One way to do this is at compile-time, using cfg attributes. And indeed, this is the only way supported by the safe_arch crate that we’ve used so far, so that’s the way we are going to use. Simple usage looks like this:

#![allow(unused)]
fn main() {
#[cfg(target_feature = "sse2")]
pub fn multiversion_sse2(target: u64) -> u64 {
    super::ilp::generic_ilp_u64::<9, safe_arch::m128i>(target)
}

#[cfg(not(target_feature = "sse2"))]
pub fn multiversion_sse2(target: u64) -> u64 {
    super::ilp::generic_ilp_u64::<15, u64>(target)
}
}

…and by sprinkling #[cfg(target_feature = "sse2")] in all the places where we have used SSE2-specific functionality before, we can get rid of our “supports SSE2” assumption by using our previous optimal SSE2 implementation where SSE2 is supported, and our previous optimal scalar implementation where SSE2 is not supported.

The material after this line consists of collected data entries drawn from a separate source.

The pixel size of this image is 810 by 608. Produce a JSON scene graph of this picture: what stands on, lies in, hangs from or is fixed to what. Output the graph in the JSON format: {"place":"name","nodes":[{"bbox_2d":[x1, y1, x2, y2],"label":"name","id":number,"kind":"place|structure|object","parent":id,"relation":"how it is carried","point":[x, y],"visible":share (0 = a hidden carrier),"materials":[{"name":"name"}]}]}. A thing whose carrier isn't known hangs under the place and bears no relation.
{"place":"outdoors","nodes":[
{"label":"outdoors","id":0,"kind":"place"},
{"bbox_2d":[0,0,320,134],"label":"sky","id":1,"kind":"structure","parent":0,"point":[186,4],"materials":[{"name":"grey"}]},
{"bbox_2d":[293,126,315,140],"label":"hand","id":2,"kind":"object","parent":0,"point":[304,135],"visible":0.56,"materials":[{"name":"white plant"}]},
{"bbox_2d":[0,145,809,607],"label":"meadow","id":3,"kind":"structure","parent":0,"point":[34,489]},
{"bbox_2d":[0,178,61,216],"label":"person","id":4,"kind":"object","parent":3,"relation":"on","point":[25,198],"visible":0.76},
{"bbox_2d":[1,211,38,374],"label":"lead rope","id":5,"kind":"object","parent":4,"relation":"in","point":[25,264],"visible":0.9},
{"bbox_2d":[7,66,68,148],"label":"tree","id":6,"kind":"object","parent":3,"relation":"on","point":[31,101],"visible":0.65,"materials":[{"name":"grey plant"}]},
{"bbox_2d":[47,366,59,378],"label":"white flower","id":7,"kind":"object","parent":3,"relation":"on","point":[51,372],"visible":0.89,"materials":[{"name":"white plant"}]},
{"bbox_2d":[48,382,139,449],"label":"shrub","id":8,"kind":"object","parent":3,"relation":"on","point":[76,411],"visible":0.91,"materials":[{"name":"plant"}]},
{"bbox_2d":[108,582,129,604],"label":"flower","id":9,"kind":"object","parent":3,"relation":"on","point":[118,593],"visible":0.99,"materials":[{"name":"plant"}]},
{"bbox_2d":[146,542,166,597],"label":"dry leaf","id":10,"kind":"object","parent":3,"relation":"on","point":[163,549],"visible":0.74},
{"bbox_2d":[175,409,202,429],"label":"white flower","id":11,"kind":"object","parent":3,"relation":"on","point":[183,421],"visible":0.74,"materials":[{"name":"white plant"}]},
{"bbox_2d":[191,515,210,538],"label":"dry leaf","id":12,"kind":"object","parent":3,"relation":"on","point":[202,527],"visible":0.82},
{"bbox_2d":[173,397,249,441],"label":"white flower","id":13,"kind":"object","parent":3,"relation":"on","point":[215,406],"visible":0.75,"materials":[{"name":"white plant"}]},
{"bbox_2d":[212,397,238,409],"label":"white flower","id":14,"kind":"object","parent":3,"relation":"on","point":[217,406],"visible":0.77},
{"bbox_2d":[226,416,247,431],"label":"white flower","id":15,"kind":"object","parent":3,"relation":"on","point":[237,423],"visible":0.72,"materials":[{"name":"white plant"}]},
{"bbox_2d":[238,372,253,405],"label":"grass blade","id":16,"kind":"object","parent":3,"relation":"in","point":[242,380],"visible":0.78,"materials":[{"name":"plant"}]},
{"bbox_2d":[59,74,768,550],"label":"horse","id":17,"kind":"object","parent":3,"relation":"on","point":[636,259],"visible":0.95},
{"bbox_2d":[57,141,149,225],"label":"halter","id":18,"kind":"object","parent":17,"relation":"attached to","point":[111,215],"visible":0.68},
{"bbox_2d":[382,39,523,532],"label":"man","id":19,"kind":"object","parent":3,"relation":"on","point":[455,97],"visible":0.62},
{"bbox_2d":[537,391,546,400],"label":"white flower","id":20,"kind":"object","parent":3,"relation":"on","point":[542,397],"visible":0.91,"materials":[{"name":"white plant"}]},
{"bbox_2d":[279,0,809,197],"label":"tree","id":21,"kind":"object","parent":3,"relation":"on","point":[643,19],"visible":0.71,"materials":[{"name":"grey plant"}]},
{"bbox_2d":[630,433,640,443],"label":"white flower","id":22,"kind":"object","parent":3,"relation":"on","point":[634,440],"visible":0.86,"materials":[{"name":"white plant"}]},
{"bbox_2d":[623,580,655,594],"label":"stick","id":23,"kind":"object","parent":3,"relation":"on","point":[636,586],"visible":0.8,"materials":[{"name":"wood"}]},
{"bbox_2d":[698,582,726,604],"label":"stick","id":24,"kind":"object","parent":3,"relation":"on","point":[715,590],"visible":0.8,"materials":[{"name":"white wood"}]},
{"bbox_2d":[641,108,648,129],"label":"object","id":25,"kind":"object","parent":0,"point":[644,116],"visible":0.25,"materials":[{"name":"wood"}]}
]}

The end result may not be optimally tuned for, say, an ARM chip, but at least it will run. Tuning can be taken care of later through more cfg directives as more hardware becomes available for testing.

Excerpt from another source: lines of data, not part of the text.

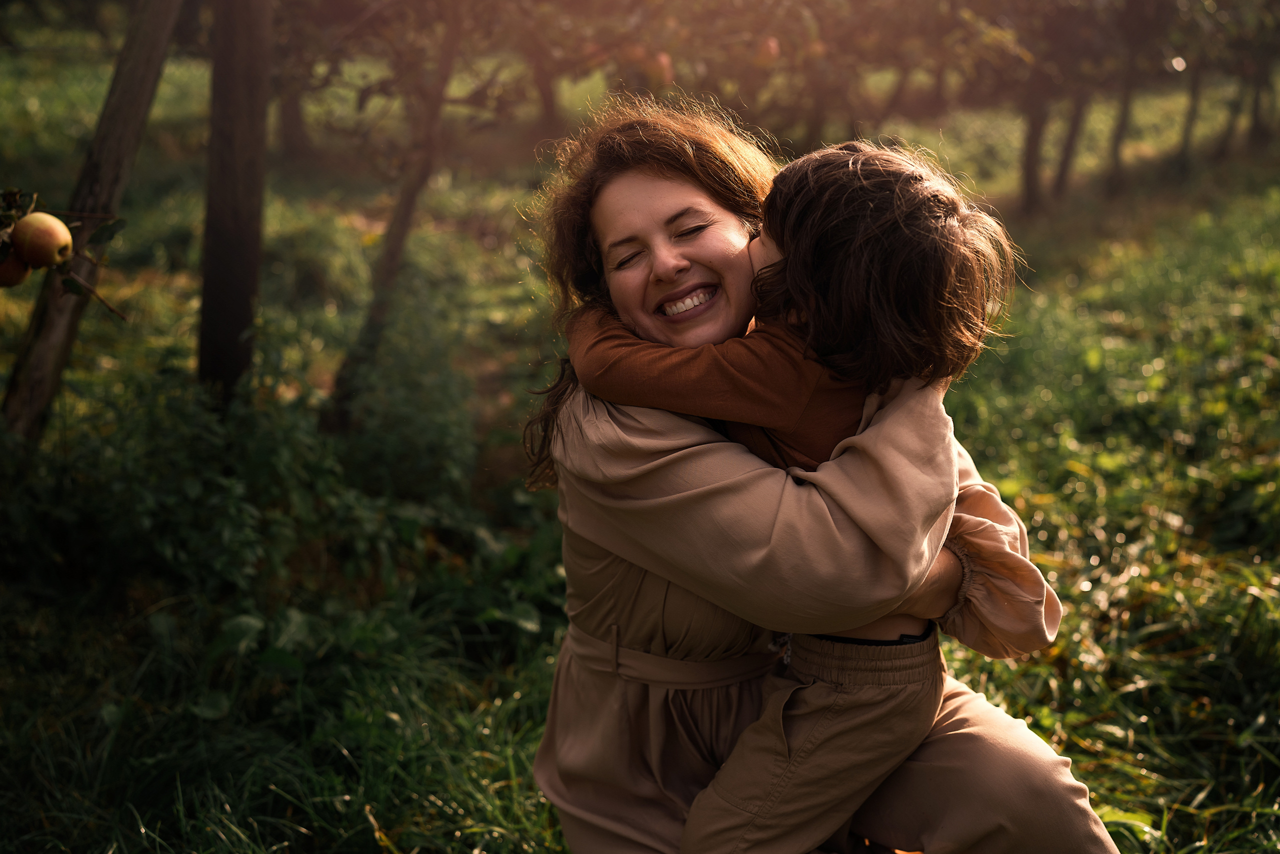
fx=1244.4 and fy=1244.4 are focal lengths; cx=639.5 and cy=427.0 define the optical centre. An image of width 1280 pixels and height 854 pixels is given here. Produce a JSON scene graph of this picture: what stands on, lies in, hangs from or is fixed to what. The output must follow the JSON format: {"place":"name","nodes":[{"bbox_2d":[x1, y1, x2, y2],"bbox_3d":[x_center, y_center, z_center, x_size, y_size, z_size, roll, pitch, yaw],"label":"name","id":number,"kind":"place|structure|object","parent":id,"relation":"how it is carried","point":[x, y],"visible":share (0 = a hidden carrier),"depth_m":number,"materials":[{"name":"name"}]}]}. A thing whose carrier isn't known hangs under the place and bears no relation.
{"place":"outdoors","nodes":[
{"label":"outdoors","id":0,"kind":"place"},
{"bbox_2d":[0,187,128,318],"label":"apple branch","id":1,"kind":"object","parent":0,"point":[76,289],"visible":0.98,"depth_m":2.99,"materials":[{"name":"wood"}]},
{"bbox_2d":[0,251,31,288],"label":"apple","id":2,"kind":"object","parent":1,"relation":"hanging from","point":[11,265],"visible":0.73,"depth_m":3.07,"materials":[{"name":"red food"}]},
{"bbox_2d":[11,211,73,269],"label":"apple","id":3,"kind":"object","parent":1,"relation":"hanging from","point":[48,240],"visible":0.96,"depth_m":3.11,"materials":[{"name":"food"}]},
{"bbox_2d":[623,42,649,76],"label":"apple","id":4,"kind":"object","parent":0,"point":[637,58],"visible":0.79,"depth_m":6.90,"materials":[{"name":"red food"}]},
{"bbox_2d":[0,42,1279,851],"label":"grass","id":5,"kind":"structure","parent":0,"point":[371,212],"materials":[{"name":"green plant"}]},
{"bbox_2d":[1,0,181,443],"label":"tree trunk","id":6,"kind":"object","parent":5,"relation":"on","point":[161,48],"visible":0.89,"depth_m":4.32,"materials":[{"name":"brown wood"}]},
{"bbox_2d":[198,0,271,406],"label":"wooden post","id":7,"kind":"object","parent":5,"relation":"on","point":[231,317],"visible":0.93,"depth_m":4.64,"materials":[{"name":"brown wood"}]},
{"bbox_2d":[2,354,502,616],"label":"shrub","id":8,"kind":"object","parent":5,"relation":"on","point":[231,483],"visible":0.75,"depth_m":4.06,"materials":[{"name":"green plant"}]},
{"bbox_2d":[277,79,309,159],"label":"tree","id":9,"kind":"object","parent":5,"relation":"on","point":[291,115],"visible":0.38,"depth_m":14.91,"materials":[{"name":"brown plant"}]},
{"bbox_2d":[325,4,465,435],"bbox_3d":[-1.012,-1.925,5.436,1.820,4.152,1.739,0,16,0],"label":"tree","id":10,"kind":"object","parent":5,"relation":"on","point":[389,265],"visible":0.92,"depth_m":5.65,"materials":[{"name":"plant"}]},
{"bbox_2d":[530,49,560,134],"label":"tree","id":11,"kind":"object","parent":5,"relation":"on","point":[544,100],"visible":0.38,"depth_m":15.37,"materials":[{"name":"brown plant"}]},
{"bbox_2d":[522,102,1123,851],"bbox_3d":[0.270,0.257,2.123,0.877,1.604,0.876,0,16,0],"label":"woman","id":12,"kind":"object","parent":5,"relation":"on","point":[627,449],"visible":0.77,"depth_m":1.99},
{"bbox_2d":[564,131,1028,853],"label":"child","id":13,"kind":"object","parent":12,"relation":"on","point":[810,292],"visible":0.81,"depth_m":1.83},
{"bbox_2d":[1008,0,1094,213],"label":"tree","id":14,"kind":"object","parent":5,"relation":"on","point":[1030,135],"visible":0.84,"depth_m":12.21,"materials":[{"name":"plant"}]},
{"bbox_2d":[1051,87,1090,197],"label":"tree trunk","id":15,"kind":"object","parent":5,"relation":"on","point":[1068,153],"visible":0.58,"materials":[{"name":"brown plant"}]},
{"bbox_2d":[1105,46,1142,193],"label":"tree","id":16,"kind":"object","parent":5,"relation":"on","point":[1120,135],"visible":0.74,"depth_m":13.53,"materials":[{"name":"brown plant"}]},
{"bbox_2d":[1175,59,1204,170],"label":"tree","id":17,"kind":"object","parent":5,"relation":"on","point":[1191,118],"visible":0.58,"depth_m":15.13,"materials":[{"name":"brown plant"}]},
{"bbox_2d":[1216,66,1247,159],"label":"tree","id":18,"kind":"object","parent":5,"relation":"on","point":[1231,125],"visible":0.62,"depth_m":16.29,"materials":[{"name":"brown plant"}]},
{"bbox_2d":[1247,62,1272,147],"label":"tree","id":19,"kind":"object","parent":5,"relation":"on","point":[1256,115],"visible":0.57,"depth_m":16.98,"materials":[{"name":"brown plant"}]},
{"bbox_2d":[646,51,673,85],"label":"apple","id":20,"kind":"object","parent":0,"point":[662,65],"visible":0.81,"depth_m":6.70,"materials":[{"name":"red food"}]},
{"bbox_2d":[755,35,780,67],"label":"apple","id":21,"kind":"object","parent":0,"point":[772,51],"visible":0.86,"depth_m":6.99,"materials":[{"name":"red food"}]},
{"bbox_2d":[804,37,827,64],"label":"apple","id":22,"kind":"object","parent":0,"point":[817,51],"visible":0.72,"depth_m":7.68,"materials":[{"name":"red food"}]}
]}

The biggest caveat of this approach is that users of older x86 hardware will need to adjust their compiler options to benefit from it, as we’ll demonstrate next.

Scaling up

Now that we have a way to adapt to hardware capabilities, we can now get more adventurous and support AVX2 vectorization, which is a wider cousin of SSE2 available on newer x86 CPUs from 2011 onwards. Using that, we can increment four 64-bit integers per instruction instead of two.

The support code should look straightforward enough if you’ve followed what I’ve done so far. The only bit that may be mildly surprising is the binary reduction tree in the SimdAccumulator::reduce() implementation, which is just the x86 SIMD equivalent of what we’ve been doing with ILP for a while now.

#![allow(unused)]
fn main() {
#[cfg(target_feature = "avx2")]
impl SimdAccumulator<u64> for safe_arch::m256i {
    #[inline]
    fn identity(one: bool) -> Self {
        Self::from([one as u64; <Self as SimdAccumulator<u64>>::WIDTH])
    }

    #[inline]
    fn add(self, other: Self) -> Self {
        safe_arch::add_i64_m256i(self, other)
    }

    // AVX vectors of 64-bit integers reduce to SSE vectors of 64-bit integers
    type ReducedCounter = u64;
    type ReducedAccumulator = safe_arch::m128i;
    //
    #[inline]
    fn reduce_step(self) -> [Self::ReducedAccumulator; 2] {
        [
            safe_arch::extract_m128i_m256i::<0>(self),
            safe_arch::extract_m128i_m256i::<1>(self),
        ]
    }
}

#[cfg(target_feature = "avx2")]
pub fn multiversion_avx2(target: u64) -> u64 {
    super::ilp::generic_ilp_u64::<9, safe_arch::m256i>(target)
}

#[cfg(not(target_feature = "avx2"))]
pub fn multiversion_avx2(target: u64) -> u64 {
    multiversion_sse2(target)
}
}

But to actually benefit from this, users need to compile the code with the RUSTFLAGS environment variable set to -C target-cpu=native. This will produce binaries specific to the host CPU, that will leverage all of its features, including AVX2 if available. And that’s the same way one would use SSE2 on older 32-bit x86 processors.

On Zen 2 and during high-intensity microbenchmarking, the AVX2 version is never slower than SSE2, and asymptotically twice as fast as one would expect. But it should be possible to find situations where the AVX2 version is slower than SSE2 one if it were called infrequently on older CPUs, due to power license sxitching phenomena. Here’s a discussion of those in an AVX-512 context.

And with that, we reach peak 64-bit integer increment rate on all CPUs up to but not including the AVX-512 generation (which I cannot test on, and thus will not cover here). And our new record to beat is twelve 64-bit integer increments per cycle or 51.3 billion integer increments per second.